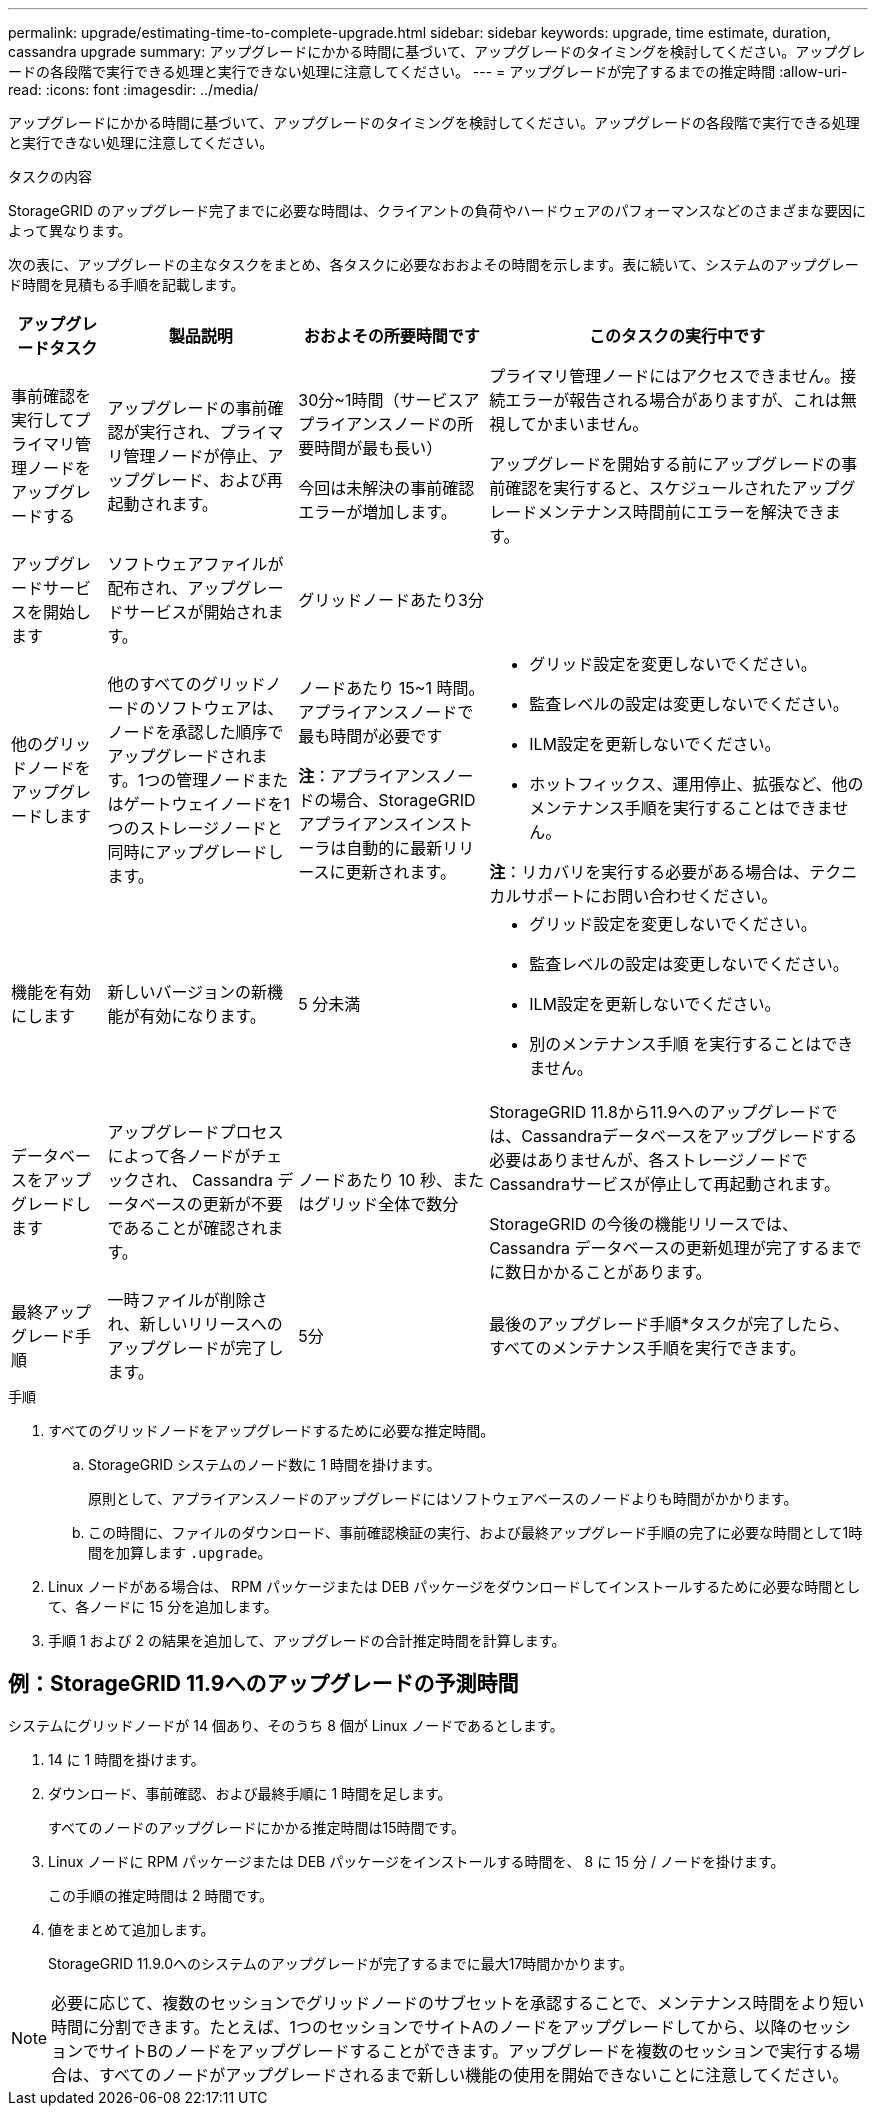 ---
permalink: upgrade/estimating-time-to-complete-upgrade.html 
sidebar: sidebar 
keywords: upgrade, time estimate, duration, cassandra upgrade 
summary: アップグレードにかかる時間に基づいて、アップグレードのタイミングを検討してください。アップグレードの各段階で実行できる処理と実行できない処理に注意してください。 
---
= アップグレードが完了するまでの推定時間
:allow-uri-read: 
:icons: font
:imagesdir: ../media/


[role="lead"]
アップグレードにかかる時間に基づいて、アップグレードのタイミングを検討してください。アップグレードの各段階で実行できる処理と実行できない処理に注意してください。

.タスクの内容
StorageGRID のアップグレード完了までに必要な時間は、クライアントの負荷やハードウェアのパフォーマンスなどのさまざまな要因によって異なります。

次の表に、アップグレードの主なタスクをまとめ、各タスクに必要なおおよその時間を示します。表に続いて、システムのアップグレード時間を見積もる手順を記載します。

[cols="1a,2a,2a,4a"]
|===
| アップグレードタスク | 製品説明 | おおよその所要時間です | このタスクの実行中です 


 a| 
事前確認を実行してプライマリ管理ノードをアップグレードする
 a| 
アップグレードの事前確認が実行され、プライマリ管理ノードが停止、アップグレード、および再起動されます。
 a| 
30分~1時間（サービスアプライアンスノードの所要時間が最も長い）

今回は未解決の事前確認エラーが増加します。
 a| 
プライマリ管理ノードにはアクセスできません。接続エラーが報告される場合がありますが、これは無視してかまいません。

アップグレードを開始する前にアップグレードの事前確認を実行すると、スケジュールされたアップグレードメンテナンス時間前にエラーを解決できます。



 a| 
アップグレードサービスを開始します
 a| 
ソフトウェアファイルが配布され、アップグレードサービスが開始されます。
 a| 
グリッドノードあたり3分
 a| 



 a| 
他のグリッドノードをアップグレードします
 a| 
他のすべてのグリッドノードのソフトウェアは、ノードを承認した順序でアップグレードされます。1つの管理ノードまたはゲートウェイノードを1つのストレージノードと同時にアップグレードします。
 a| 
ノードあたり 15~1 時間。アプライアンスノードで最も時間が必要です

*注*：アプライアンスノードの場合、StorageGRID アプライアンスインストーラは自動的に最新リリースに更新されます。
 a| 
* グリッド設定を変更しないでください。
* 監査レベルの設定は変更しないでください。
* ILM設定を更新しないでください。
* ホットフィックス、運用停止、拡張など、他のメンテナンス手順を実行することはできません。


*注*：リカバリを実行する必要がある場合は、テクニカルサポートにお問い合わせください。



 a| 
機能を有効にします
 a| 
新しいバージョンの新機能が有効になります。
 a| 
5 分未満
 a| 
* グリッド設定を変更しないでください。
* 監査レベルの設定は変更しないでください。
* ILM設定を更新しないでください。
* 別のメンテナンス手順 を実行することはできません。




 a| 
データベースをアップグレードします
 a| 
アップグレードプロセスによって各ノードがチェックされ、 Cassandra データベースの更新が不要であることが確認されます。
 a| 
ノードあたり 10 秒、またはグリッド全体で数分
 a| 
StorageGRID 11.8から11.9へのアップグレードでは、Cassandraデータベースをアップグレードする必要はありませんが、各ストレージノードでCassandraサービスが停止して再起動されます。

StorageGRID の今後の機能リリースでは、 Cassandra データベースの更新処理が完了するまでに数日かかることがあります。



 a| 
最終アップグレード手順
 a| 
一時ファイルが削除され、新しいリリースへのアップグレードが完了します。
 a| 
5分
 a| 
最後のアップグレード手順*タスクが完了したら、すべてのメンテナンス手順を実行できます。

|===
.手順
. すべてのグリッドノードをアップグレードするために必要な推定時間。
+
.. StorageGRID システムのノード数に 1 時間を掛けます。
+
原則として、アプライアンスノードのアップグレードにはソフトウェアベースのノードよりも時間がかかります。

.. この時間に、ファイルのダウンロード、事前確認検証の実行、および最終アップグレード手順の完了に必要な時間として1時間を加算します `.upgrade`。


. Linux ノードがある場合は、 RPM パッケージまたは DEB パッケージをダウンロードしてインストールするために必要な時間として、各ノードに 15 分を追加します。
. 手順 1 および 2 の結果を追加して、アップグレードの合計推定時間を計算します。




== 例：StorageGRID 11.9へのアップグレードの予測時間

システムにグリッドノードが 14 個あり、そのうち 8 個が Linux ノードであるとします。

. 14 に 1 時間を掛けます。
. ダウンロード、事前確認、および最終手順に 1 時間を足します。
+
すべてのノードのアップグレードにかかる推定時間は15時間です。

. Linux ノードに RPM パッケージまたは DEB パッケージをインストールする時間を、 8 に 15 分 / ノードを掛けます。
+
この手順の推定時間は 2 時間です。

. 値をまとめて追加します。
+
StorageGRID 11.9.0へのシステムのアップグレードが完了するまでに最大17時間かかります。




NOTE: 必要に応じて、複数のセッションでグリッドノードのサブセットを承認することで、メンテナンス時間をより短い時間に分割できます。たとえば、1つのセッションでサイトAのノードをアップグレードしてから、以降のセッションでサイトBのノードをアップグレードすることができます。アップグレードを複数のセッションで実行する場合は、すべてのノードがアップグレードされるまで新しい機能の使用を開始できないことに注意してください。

# # # # #

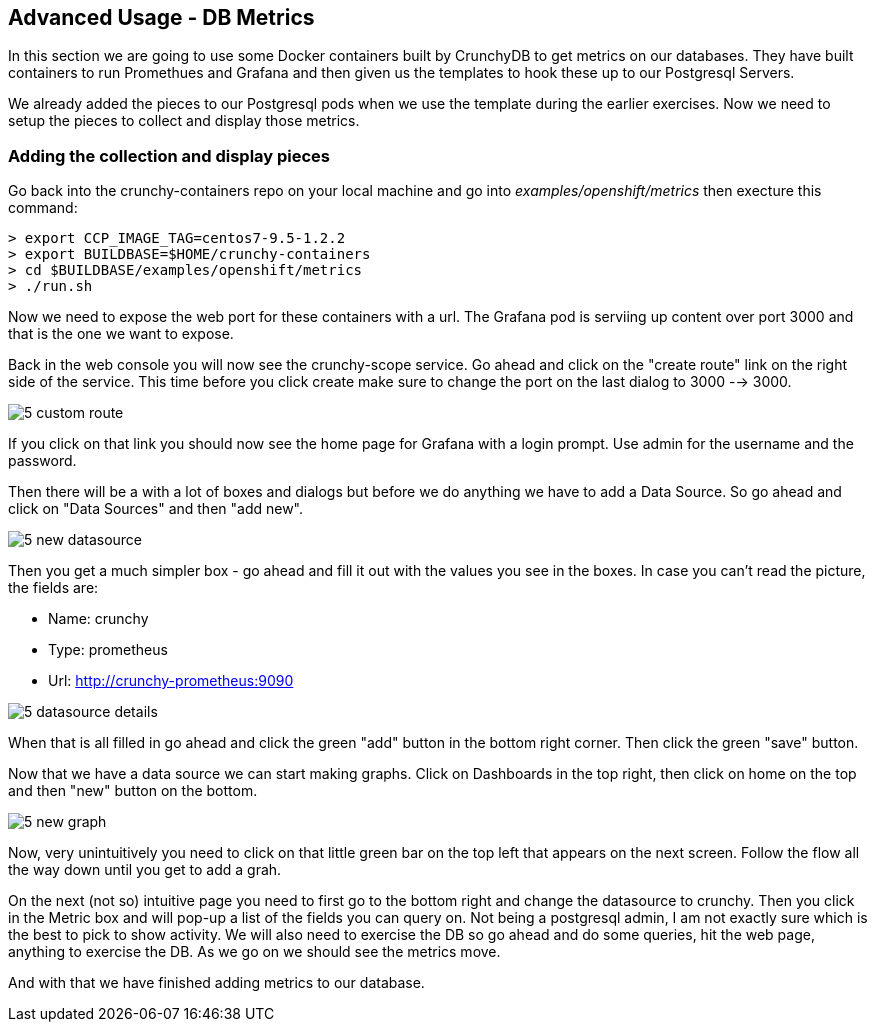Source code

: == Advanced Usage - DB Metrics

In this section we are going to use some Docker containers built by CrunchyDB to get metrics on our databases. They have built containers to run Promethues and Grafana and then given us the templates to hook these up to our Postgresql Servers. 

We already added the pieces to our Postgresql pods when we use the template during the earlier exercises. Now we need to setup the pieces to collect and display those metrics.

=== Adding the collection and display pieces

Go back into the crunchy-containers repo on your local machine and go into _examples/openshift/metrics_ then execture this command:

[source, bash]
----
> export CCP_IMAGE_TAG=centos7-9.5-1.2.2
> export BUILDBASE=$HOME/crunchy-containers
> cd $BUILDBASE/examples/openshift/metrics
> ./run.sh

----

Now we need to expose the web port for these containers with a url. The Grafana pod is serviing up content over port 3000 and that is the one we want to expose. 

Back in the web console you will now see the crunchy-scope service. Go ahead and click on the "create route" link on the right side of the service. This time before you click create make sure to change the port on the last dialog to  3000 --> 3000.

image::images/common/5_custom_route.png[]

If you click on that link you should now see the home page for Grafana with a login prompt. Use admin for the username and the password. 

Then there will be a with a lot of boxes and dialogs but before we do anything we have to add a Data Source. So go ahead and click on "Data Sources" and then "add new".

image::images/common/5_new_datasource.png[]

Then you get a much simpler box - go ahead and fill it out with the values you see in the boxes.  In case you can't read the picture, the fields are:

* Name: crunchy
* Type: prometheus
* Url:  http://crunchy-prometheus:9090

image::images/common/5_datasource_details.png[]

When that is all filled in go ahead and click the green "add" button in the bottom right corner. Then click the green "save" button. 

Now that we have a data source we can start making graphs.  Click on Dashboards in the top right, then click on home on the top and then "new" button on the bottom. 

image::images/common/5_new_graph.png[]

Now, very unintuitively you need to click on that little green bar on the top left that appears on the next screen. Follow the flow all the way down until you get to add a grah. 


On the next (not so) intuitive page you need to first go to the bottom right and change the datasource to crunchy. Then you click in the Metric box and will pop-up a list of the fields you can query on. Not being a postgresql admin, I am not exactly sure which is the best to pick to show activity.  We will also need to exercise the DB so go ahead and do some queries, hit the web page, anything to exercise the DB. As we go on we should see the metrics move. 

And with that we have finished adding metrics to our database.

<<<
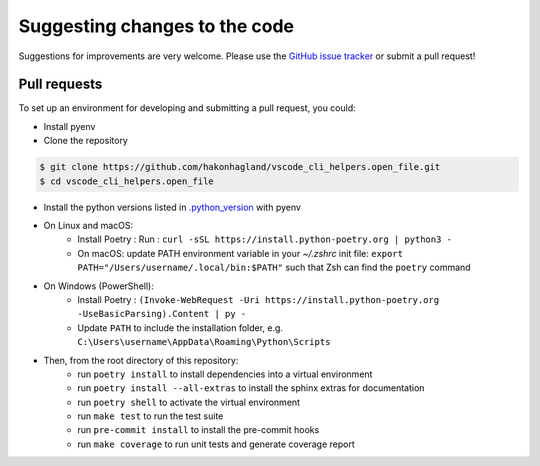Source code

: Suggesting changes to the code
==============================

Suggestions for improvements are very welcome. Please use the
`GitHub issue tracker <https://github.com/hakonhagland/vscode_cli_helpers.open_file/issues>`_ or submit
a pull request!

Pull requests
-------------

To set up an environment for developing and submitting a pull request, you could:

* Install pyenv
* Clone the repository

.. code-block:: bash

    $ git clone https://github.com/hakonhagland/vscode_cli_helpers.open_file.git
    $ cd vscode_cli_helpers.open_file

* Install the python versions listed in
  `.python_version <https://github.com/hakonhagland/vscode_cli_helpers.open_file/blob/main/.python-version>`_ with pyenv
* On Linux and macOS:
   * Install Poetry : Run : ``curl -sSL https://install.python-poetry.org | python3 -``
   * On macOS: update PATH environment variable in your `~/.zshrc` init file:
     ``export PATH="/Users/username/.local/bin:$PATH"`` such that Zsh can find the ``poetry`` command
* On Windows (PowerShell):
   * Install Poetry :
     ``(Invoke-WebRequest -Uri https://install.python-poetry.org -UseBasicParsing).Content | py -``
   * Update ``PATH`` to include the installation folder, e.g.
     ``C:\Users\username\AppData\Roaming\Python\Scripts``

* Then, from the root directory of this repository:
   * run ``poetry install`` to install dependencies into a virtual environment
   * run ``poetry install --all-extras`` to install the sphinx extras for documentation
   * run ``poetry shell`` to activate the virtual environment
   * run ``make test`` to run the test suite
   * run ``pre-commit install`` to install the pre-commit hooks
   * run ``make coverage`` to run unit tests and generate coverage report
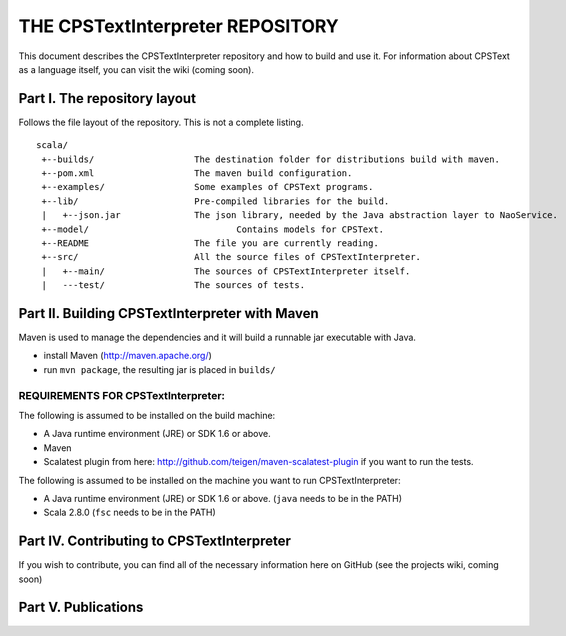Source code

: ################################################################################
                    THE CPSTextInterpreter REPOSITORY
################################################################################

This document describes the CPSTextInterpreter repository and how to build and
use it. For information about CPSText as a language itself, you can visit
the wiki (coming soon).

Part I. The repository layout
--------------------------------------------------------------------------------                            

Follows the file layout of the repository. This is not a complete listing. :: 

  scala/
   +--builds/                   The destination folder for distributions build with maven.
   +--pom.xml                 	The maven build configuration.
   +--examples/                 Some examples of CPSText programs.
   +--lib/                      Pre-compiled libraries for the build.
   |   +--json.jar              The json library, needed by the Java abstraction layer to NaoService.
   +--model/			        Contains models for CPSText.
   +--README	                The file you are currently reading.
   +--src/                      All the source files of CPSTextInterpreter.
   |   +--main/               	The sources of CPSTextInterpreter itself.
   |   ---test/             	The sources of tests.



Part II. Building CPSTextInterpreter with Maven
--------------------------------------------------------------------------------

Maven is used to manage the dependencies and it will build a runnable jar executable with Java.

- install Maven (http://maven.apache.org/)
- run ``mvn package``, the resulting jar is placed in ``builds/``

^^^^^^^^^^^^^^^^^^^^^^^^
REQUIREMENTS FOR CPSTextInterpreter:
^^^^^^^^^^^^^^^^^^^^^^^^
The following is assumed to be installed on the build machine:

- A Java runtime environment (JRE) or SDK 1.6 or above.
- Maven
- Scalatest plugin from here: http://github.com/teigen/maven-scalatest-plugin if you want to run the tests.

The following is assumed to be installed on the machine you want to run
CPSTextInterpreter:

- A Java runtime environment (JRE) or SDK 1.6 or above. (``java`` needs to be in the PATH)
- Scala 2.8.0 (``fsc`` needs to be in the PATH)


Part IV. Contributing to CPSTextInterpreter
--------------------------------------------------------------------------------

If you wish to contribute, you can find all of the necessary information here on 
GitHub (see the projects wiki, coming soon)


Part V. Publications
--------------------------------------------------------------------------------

# # # # #

■ Activity:
Return only the lines between the one holding "image::images/common/5_custom_route.png[]" and the one holding "image::images/common/5_new_graph.png[]", inclusive, exactly as they appear above.

■ Exercise output:
image::images/common/5_custom_route.png[]

If you click on that link you should now see the home page for Grafana with a login prompt. Use admin for the username and the password. 

Then there will be a with a lot of boxes and dialogs but before we do anything we have to add a Data Source. So go ahead and click on "Data Sources" and then "add new".

image::images/common/5_new_datasource.png[]

Then you get a much simpler box - go ahead and fill it out with the values you see in the boxes.  In case you can't read the picture, the fields are:

* Name: crunchy
* Type: prometheus
* Url:  http://crunchy-prometheus:9090

image::images/common/5_datasource_details.png[]

When that is all filled in go ahead and click the green "add" button in the bottom right corner. Then click the green "save" button. 

Now that we have a data source we can start making graphs.  Click on Dashboards in the top right, then click on home on the top and then "new" button on the bottom. 

image::images/common/5_new_graph.png[]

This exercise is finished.